IIS 5 & IIS 6
a revamped timeout scenario
Last post Feb 03, 2016 10:40 PM by rokosz
Jan 30, 2016 12:45 PM|rokosz|LINK
Summary: How does one check for an active session without re-setting the Session.timeout?
classic asp iis6
I'm revamping a session timeout scenario. Previously if the user timed out while viewing a page the page would remain on screen.
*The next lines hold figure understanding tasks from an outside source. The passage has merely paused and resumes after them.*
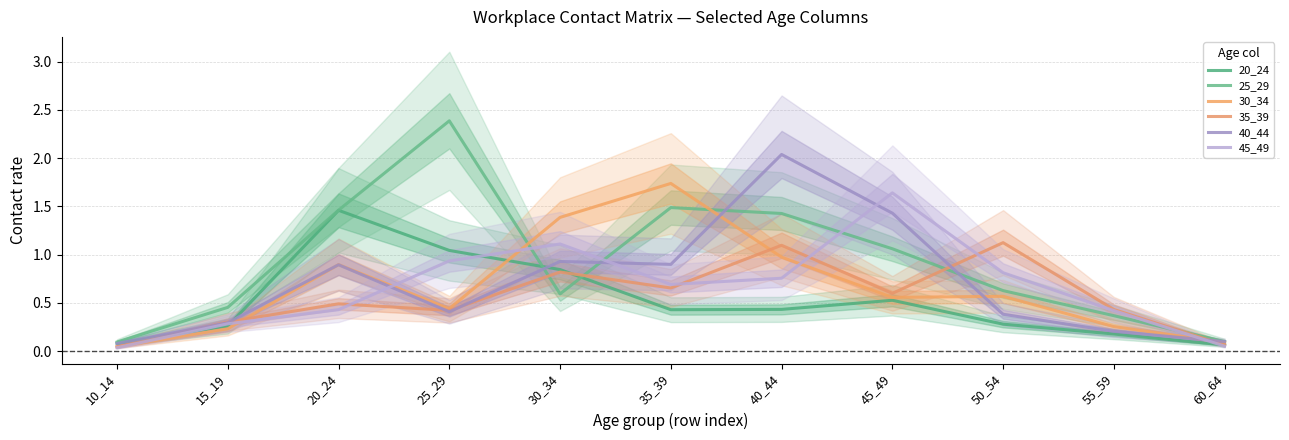

True or false: 25_29 has a value of 2.6 at 20_24.

False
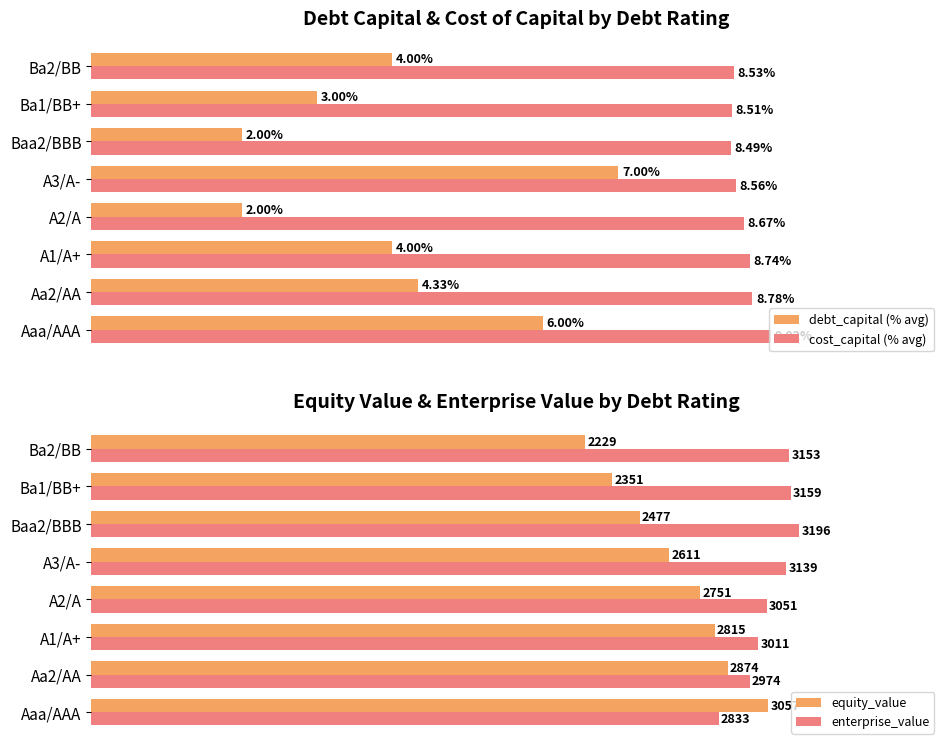

What is the difference between the maximum and minimum values in the enterprise_value series?

363.0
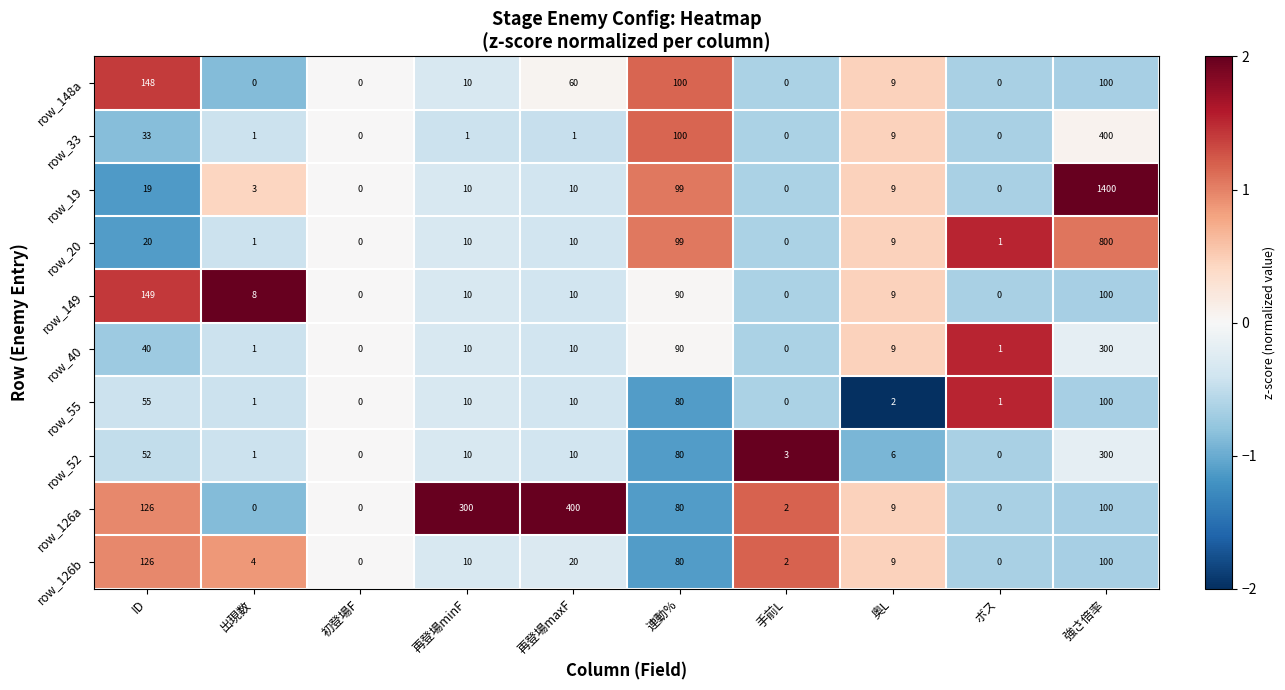

What is the average value of the row_52 series?

46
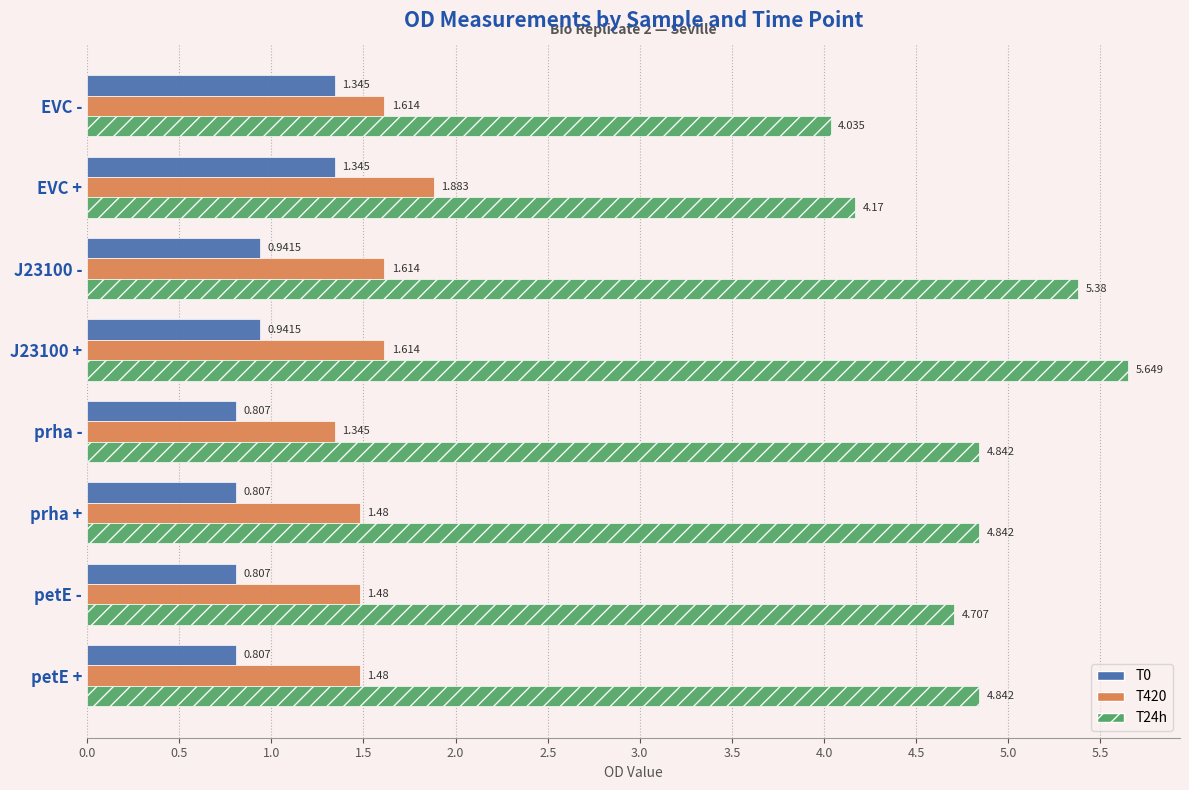

Which category has the lowest value in the T24h series?

EVC -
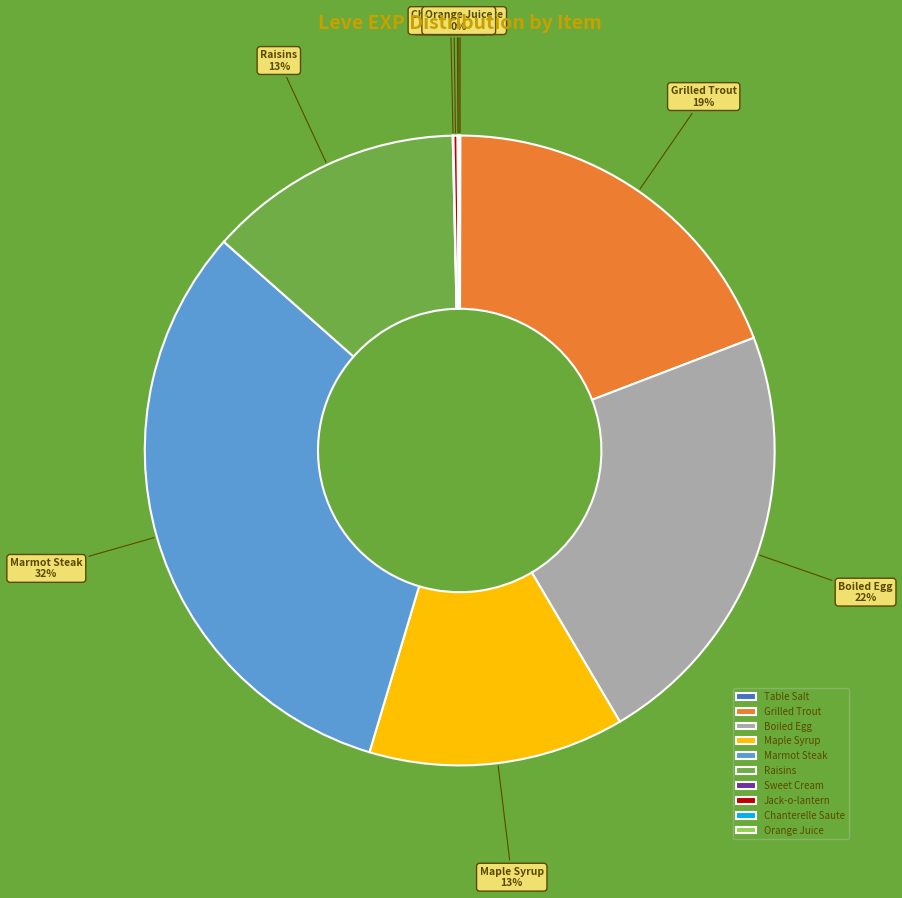

Is it true that Maple Syrup is 13% of the pie?

True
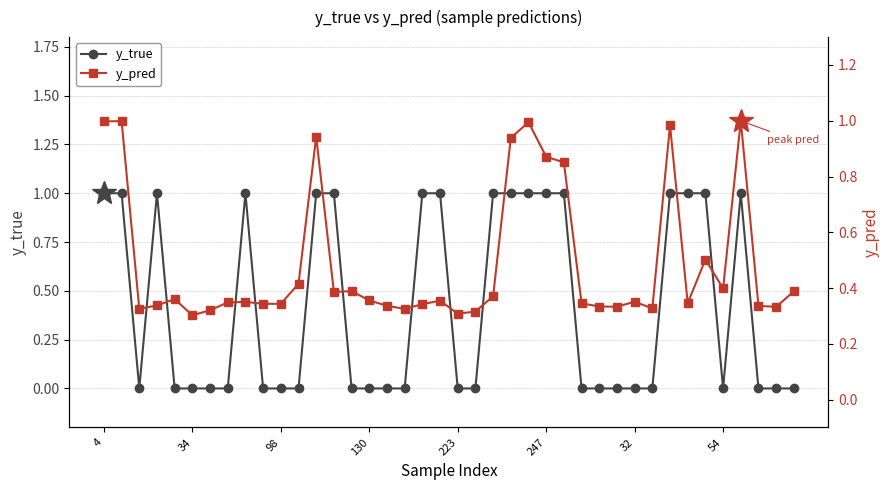

Which category has the highest value across all series?

4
If they then clicked a link on that page which requires going to the server they'd be prompted to (re-)login for access.
The revamp is to not leave the timed-out page visible, but direct the user to a "you're logged out" page as soon as the session times out.
The problem seems to be that the very act of checking the session, re-sets the timeout of the session, via the following executed on the server:
<% if Trim(Session("ID"))="" then
which is in a Sessioncheck.ASP called via:
if (xmlhttp.readyState==4 && xmlhttp.status==200) // is 200 really needed?
/* code removed for brevity in forum */ /* sessioncheck.asp returned a dead session */
xmlhttp.open("POST","SessionCheck.asp",true); // POST here not GET (most mca calls:GET
so if the timeout is set to 20 minutes, and SessionCheck.asp is run every five seconds, the timer is set back to 20 minutes every five seconds because sessioncheck.asp refreshes the session each time it executes.
An alternative: logging users to a DB table doesn't work because their sessions are not fixed -- as long as they're active, the session must stay active.
What am I missing? any ideas? thanks
Feb 01, 2016 04:20 AM|Jean Sun|LINK
Every time you refresh or request a page, the
Session-Timeout will be reset. In your code you request the SessionCheck.asp page every 5 seconds, the Session-Timeout will be reset every 5 seconds too.
You can find code sample about auto redirect to login page when Session is expired in the following link, please take it as reference.
Feb 03, 2016 10:40 PM|rokosz|LINK
Thank you Jean Sun. That was a good push down a path I'd started to ponder. I bastardized it quite a bit for my "frame"work, but it is a great guide.